PROBLEM STATEMENT:
Copy out the text of each item below, replacing every "DIARIO DIGITAL" with "EDICIÓN DIGITAL" and changing nothing else. Leave the pictures out.

RAW DATA:
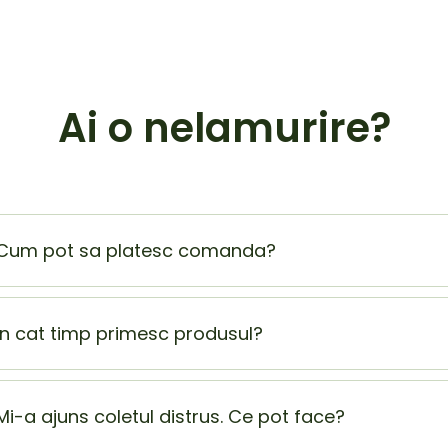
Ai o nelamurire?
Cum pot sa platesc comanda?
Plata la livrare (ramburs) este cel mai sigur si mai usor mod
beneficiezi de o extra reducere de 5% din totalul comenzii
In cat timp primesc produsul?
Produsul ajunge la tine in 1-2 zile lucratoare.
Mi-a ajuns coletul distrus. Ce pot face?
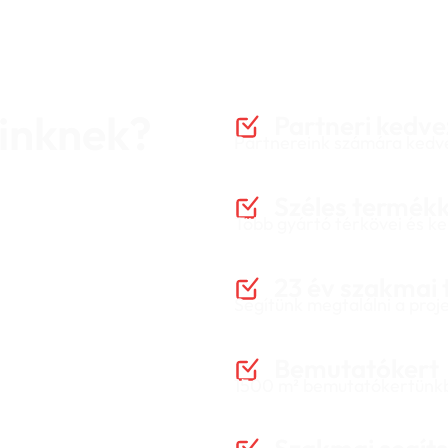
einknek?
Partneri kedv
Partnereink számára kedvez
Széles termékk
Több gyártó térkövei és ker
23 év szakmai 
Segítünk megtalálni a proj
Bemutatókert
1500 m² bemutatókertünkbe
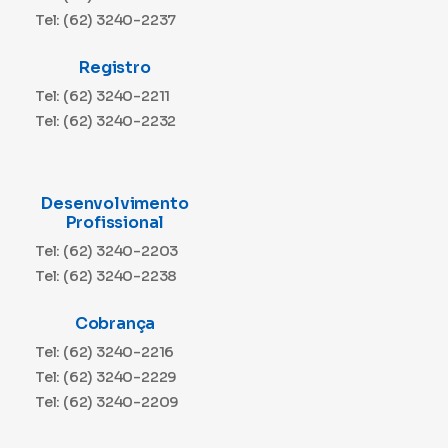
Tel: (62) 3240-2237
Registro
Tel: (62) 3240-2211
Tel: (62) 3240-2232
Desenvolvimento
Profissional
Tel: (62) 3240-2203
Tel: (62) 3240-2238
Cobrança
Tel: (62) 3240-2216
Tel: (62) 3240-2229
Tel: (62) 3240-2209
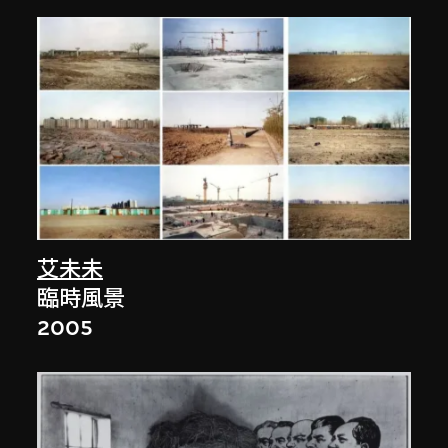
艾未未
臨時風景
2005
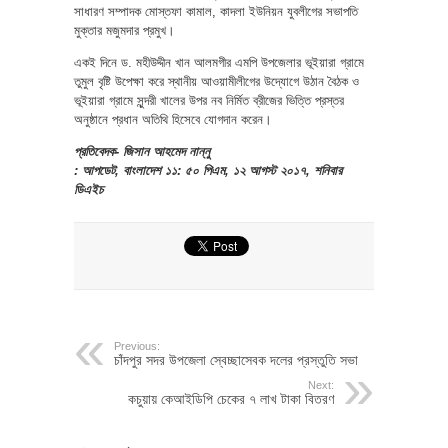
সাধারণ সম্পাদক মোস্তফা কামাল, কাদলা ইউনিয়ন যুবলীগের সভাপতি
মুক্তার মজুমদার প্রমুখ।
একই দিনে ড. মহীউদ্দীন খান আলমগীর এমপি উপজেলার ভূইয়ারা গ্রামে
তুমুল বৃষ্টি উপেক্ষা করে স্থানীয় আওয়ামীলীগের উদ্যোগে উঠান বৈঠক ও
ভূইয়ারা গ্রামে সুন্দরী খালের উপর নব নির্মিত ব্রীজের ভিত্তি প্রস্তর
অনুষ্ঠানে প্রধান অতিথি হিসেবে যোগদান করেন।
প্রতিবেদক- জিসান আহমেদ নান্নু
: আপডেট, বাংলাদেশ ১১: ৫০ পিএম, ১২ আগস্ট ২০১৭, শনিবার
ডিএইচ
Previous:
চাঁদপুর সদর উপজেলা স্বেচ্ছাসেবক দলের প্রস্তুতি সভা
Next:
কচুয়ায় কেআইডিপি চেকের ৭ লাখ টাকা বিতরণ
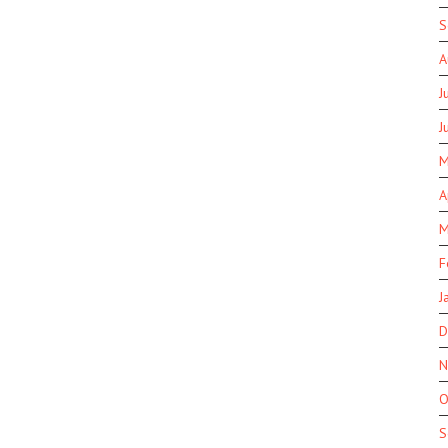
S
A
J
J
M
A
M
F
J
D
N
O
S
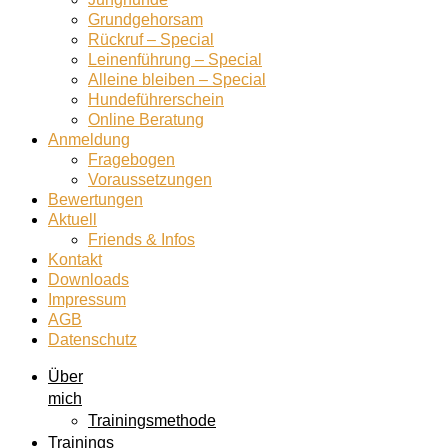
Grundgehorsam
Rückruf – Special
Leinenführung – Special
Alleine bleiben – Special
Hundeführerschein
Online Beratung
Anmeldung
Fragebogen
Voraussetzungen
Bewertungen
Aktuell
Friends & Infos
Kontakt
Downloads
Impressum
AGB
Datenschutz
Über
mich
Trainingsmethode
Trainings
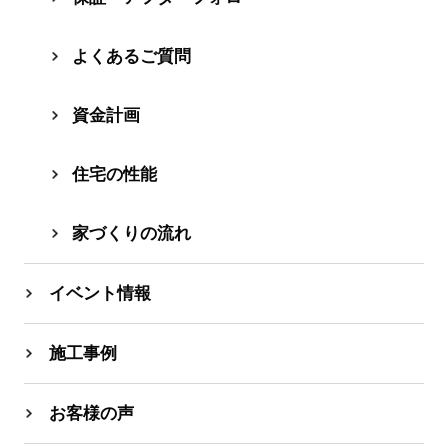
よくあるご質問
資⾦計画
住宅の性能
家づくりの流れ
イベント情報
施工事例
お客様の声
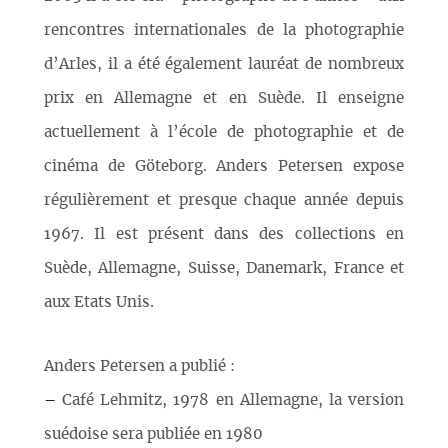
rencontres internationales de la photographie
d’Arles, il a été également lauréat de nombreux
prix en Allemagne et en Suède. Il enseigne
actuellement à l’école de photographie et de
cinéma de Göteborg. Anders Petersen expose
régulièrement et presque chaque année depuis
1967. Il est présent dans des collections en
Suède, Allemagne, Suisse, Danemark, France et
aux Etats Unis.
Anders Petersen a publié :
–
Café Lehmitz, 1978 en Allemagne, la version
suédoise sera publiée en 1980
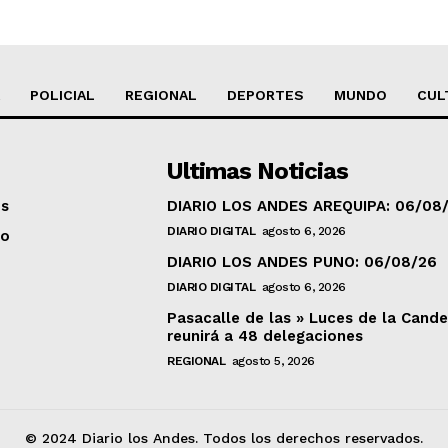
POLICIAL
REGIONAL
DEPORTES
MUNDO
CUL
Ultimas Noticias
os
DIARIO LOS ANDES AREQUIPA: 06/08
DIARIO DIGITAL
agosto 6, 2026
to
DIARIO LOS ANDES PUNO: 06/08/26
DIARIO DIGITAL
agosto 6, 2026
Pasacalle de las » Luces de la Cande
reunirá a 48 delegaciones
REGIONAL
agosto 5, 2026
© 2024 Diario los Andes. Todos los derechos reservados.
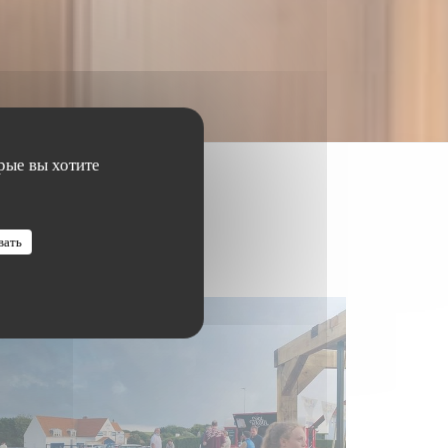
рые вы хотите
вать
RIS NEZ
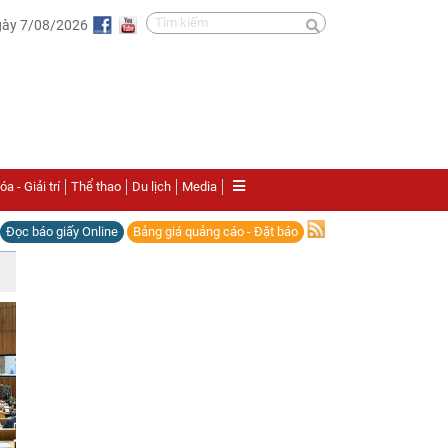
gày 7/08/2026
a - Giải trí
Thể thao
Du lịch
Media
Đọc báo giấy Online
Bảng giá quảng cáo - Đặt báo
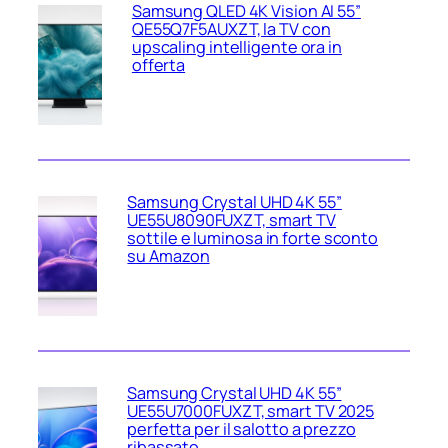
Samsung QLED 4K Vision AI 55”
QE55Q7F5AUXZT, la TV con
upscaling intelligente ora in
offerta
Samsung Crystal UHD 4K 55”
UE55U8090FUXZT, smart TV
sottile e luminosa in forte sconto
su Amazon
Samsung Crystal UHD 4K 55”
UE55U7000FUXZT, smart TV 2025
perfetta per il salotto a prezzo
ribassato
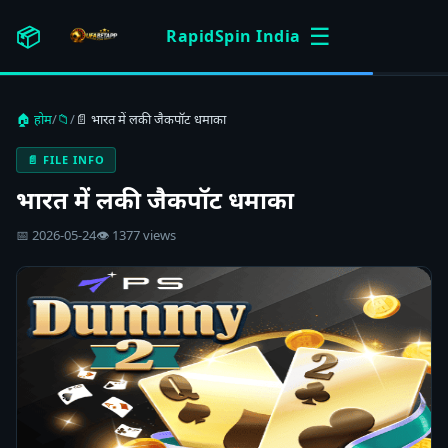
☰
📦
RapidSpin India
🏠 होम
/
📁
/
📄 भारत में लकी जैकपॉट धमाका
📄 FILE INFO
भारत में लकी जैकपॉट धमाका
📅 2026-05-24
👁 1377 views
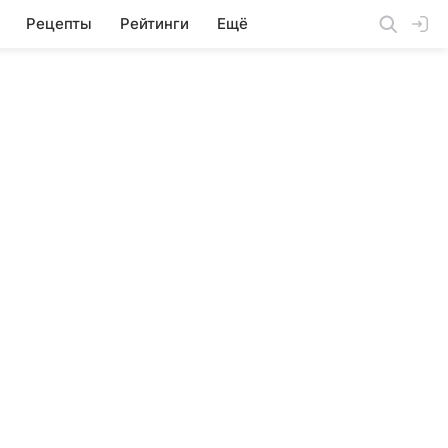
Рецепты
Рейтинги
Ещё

RESULT OF THE EXERCISE:
Ai o nelamurire?
Cum pot sa platesc comanda?
Plata la livrare (ramburs) este cel mai sigur si mai usor mod
beneficiezi de o extra reducere de 5% din totalul comenzii
In cat timp primesc produsul?
Produsul ajunge la tine in 1-2 zile lucratoare.
Mi-a ajuns coletul distrus. Ce pot face?
einknek?
Partneri kedv
Partnereink számára kedvez
Széles termékk
Több gyártó térkövei és ker
23 év szakmai 
Segítünk megtalálni a proj
Bemutatókert
1500 m² bemutatókertünkbe
Tel: (62) 3240-2237
Registro
Tel: (62) 3240-2211
Tel: (62) 3240-2232
Desenvolvimento
Profissional
Tel: (62) 3240-2203
Tel: (62) 3240-2238
Cobrança
Tel: (62) 3240-2216
Tel: (62) 3240-2229
Tel: (62) 3240-2209
艾未未
臨時風景
2005
সাধারণ সম্পাদক মোস্তফা কামাল, কাদলা ইউনিয়ন যুবলীগের সভাপতি
মুক্তার মজুমদার প্রমুখ।
একই দিনে ড. মহীউদ্দীন খান আলমগীর এমপি উপজেলার ভূইয়ারা গ্রামে
তুমুল বৃষ্টি উপেক্ষা করে স্থানীয় আওয়ামীলীগের উদ্যোগে উঠান বৈঠক ও
ভূইয়ারা গ্রামে সুন্দরী খালের উপর নব নির্মিত ব্রীজের ভিত্তি প্রস্তর
অনুষ্ঠানে প্রধান অতিথি হিসেবে যোগদান করেন।
প্রতিবেদক- জিসান আহমেদ নান্নু
: আপডেট, বাংলাদেশ ১১: ৫০ পিএম, ১২ আগস্ট ২০১৭, শনিবার
ডিএইচ
Previous:
চাঁদপুর সদর উপজেলা স্বেচ্ছাসেবক দলের প্রস্তুতি সভা
Next:
কচুয়ায় কেআইডিপি চেকের ৭ লাখ টাকা বিতরণ
S
A
J
J
M
A
M
F
J
D
N
O
S
Grundgehorsam
Rückruf – Special
Leinenführung – Special
Alleine bleiben – Special
Hundeführerschein
Online Beratung
Anmeldung
Fragebogen
Voraussetzungen
Bewertungen
Aktuell
Friends & Infos
Kontakt
Downloads
Impressum
AGB
Datenschutz
Über
mich
Trainingsmethode
Trainings
よくあるご質問
資⾦計画
住宅の性能
家づくりの流れ
イベント情報
施工事例
お客様の声
rencontres internationales de la photographie
d’Arles, il a été également lauréat de nombreux
prix en Allemagne et en Suède. Il enseigne
actuellement à l’école de photographie et de
cinéma de Göteborg. Anders Petersen expose
régulièrement et presque chaque année depuis
1967. Il est présent dans des collections en
Suède, Allemagne, Suisse, Danemark, France et
aux Etats Unis.
Anders Petersen a publié :
–
Café Lehmitz, 1978 en Allemagne, la version
suédoise sera publiée en 1980
POLICIAL
REGIONAL
DEPORTES
MUNDO
CUL
Ultimas Noticias
os
DIARIO LOS ANDES AREQUIPA: 06/08
EDICIÓN DIGITAL
agosto 6, 2026
to
DIARIO LOS ANDES PUNO: 06/08/26
EDICIÓN DIGITAL
agosto 6, 2026
Pasacalle de las » Luces de la Cande
reunirá a 48 delegaciones
REGIONAL
agosto 5, 2026
© 2024 Diario los Andes. Todos los derechos reservados.
рые вы хотите
вать
RIS NEZ
gày 7/08/2026
a - Giải trí
Thể thao
Du lịch
Media
Đọc báo giấy Online
Bảng giá quảng cáo - Đặt báo
Samsung QLED 4K Vision AI 55”
QE55Q7F5AUXZT, la TV con
upscaling intelligente ora in
offerta
Samsung Crystal UHD 4K 55”
UE55U8090FUXZT, smart TV
sottile e luminosa in forte sconto
su Amazon
Samsung Crystal UHD 4K 55”
UE55U7000FUXZT, smart TV 2025
perfetta per il salotto a prezzo
ribassato
☰
📦
RapidSpin India
🏠 होम
/
📁
/
📄 भारत में लकी जैकपॉट धमाका
📄 FILE INFO
भारत में लकी जैकपॉट धमाका
📅 2026-05-24
👁 1377 views
Рецепты
Рейтинги
Ещё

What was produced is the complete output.